» **Task to complete**
Work out how many lines in these entries include the string "parte", and give only that figure.

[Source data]
==================================================
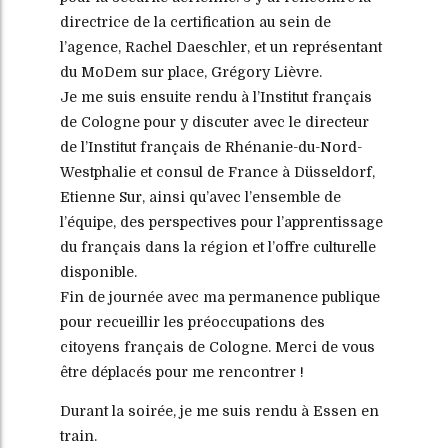
directrice de la certification au sein de
l’agence, Rachel Daeschler, et un représentant
du MoDem sur place, Grégory Lièvre.
Je me suis ensuite rendu à l’Institut français
de Cologne pour y discuter avec le directeur
de l’Institut français de Rhénanie-du-Nord-
Westphalie et consul de France à Düsseldorf,
Etienne Sur, ainsi qu’avec l’ensemble de
l’équipe, des perspectives pour l’apprentissage
du français dans la région et l’offre culturelle
disponible.
Fin de journée avec ma permanence publique
pour recueillir les préoccupations des
citoyens français de Cologne. Merci de vous
être déplacés pour me rencontrer !
Durant la soirée, je me suis rendu à Essen en
train.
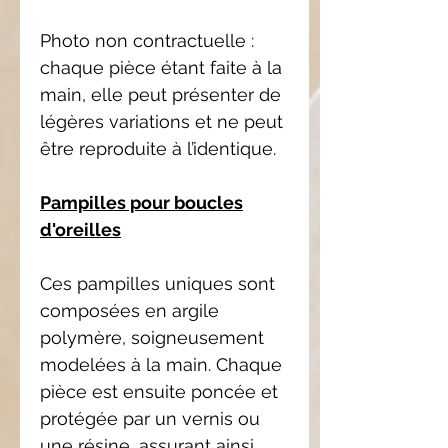
Photo non contractuelle :
chaque pièce étant faite à la
main, elle peut présenter de
légères variations et ne peut
être reproduite à l’identique.
Pampilles pour boucles
d'oreilles
Ces pampilles uniques sont
composées en argile
polymère, soigneusement
modelées à la main. Chaque
pièce est ensuite poncée et
protégée par un vernis ou
une résine, assurant ainsi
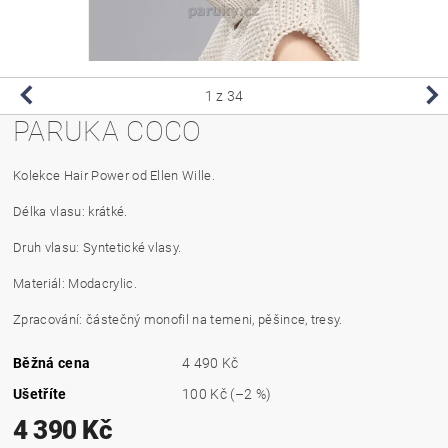
1
z 34
PARUKA COCO
Kolekce Hair Power od Ellen Wille.
Délka vlasu: krátké.
Druh vlasu: Syntetické vlasy.
Materiál: Modacrylic.
Zpracování: částečný monofil na temeni, pěšince, tresy.
Běžná cena
4 490 Kč
Ušetříte
100 Kč
(–2 %)
4 390 Kč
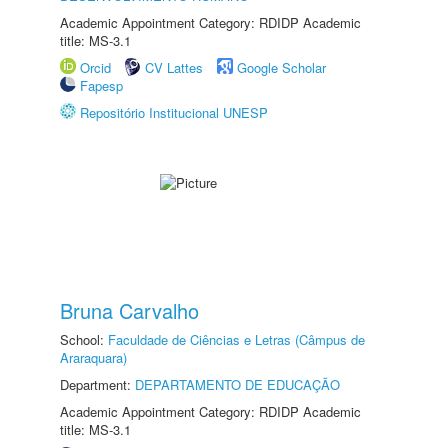
Academic Appointment Category: RDIDP Academic
title: MS-3.1
Orcid
CV Lattes
Google Scholar
Fapesp
Repositório Institucional UNESP
Bruna Carvalho
School:
Faculdade de Ciências e Letras (Câmpus de
Araraquara)
Department:
DEPARTAMENTO DE EDUCAÇÃO
Academic Appointment Category: RDIDP Academic
title: MS-3.1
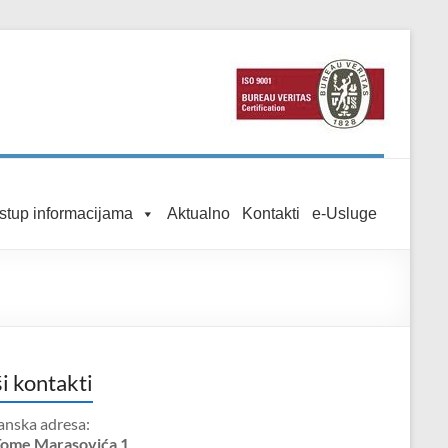
istup informacijama
Aktualno
Kontakti
e-Usluge
i kontakti
anska adresa:
Tome Marasovića 1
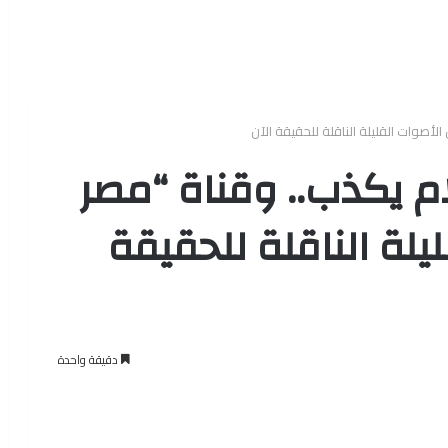
ام يكذب.. وقناة “مصر
ليلة الناقلة للحقيقة
دقيقة واحدة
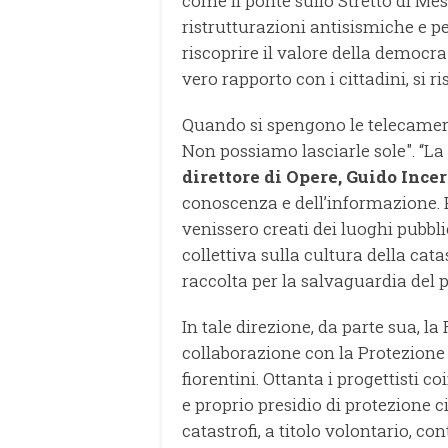
come il ponte sullo Stretto di Mes
ristrutturazioni antisismiche e p
riscoprire il valore della democraz
vero rapporto con i cittadini, si r
Quando si spengono le telecamer
Non possiamo lasciarle sole". “La
direttore di Opere, Guido Incer
conoscenza e dell’informazione. P
venissero creati dei luoghi pubbl
collettiva sulla cultura della cata
raccolta per la salvaguardia del 
In tale direzione, da parte sua, 
collaborazione con la Protezione c
fiorentini. Ottanta i progettisti c
e proprio presidio di protezione civ
catastrofi, a titolo volontario, co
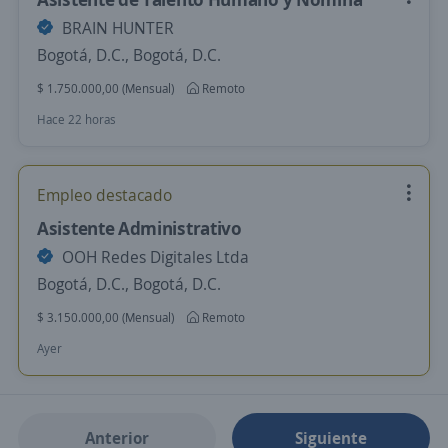
BRAIN HUNTER
Bogotá, D.C., Bogotá, D.C.
$ 1.750.000,00 (Mensual)
Remoto
Hace 22 horas
Empleo destacado
Asistente Administrativo
OOH Redes Digitales Ltda
Bogotá, D.C., Bogotá, D.C.
$ 3.150.000,00 (Mensual)
Remoto
Ayer
Anterior
Siguiente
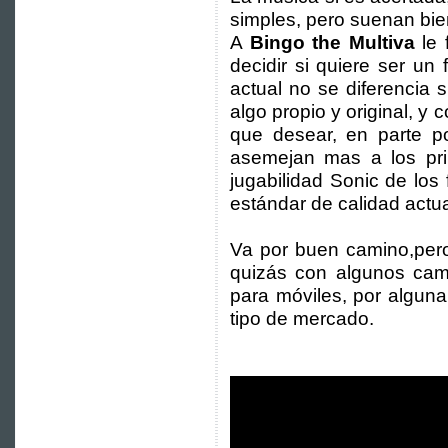
simples, pero suenan bie
A
Bingo the Multiva
le 
decidir si quiere ser u
actual no se diferencia s
algo propio y original, 
que desear, en parte po
asemejan mas a los pri
jugabilidad Sonic de lo
estándar de calidad actua
Va por buen camino,pero
quizás con algunos cam
para móviles, por algun
tipo de mercado.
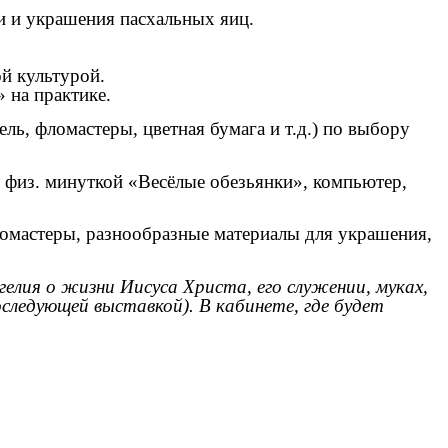
и и украшения пасхальных яиц.
й культурой.
 на практике.
ь, фломастеры, цветная бумага и т.д.) по выбору
с физ. минуткой «Весёлые обезьянки», компьютер,
фломастеры, разнообразные материалы для украшения,
елия о жизни Иисуса Христа, его служении, муках,
следующей выставкой). В кабинете, где будет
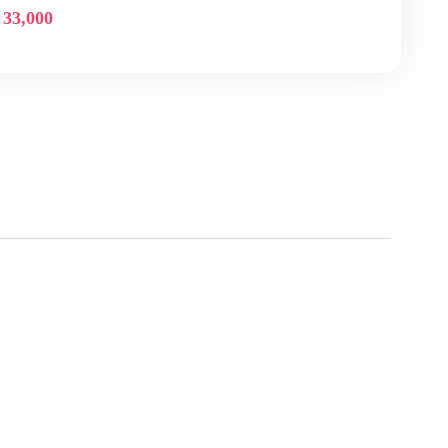
 33,000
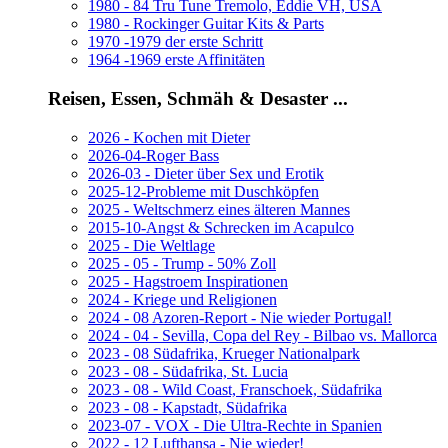
1980 - 84 Tru Tune Tremolo, Eddie VH, USA
1980 - Rockinger Guitar Kits & Parts
1970 -1979 der erste Schritt
1964 -1969 erste Affinitäten
Reisen, Essen, Schmäh & Desaster ...
2026 - Kochen mit Dieter
2026-04-Roger Bass
2026-03 - Dieter über Sex und Erotik
2025-12-Probleme mit Duschköpfen
2025 - Weltschmerz eines älteren Mannes
2015-10-Angst & Schrecken im Acapulco
2025 - Die Weltlage
2025 - 05 - Trump - 50% Zoll
2025 - Hagstroem Inspirationen
2024 - Kriege und Religionen
2024 - 08 Azoren-Report - Nie wieder Portugal!
2024 - 04 - Sevilla, Copa del Rey - Bilbao vs. Mallorca
2023 - 08 Südafrika, Krueger Nationalpark
2023 - 08 - Südafrika, St. Lucia
2023 - 08 - Wild Coast, Franschoek, Südafrika
2023 - 08 - Kapstadt, Südafrika
2023-07 - VOX - Die Ultra-Rechte in Spanien
2022 - 12 Lufthansa - Nie wieder!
==================================================
» **Response area**
2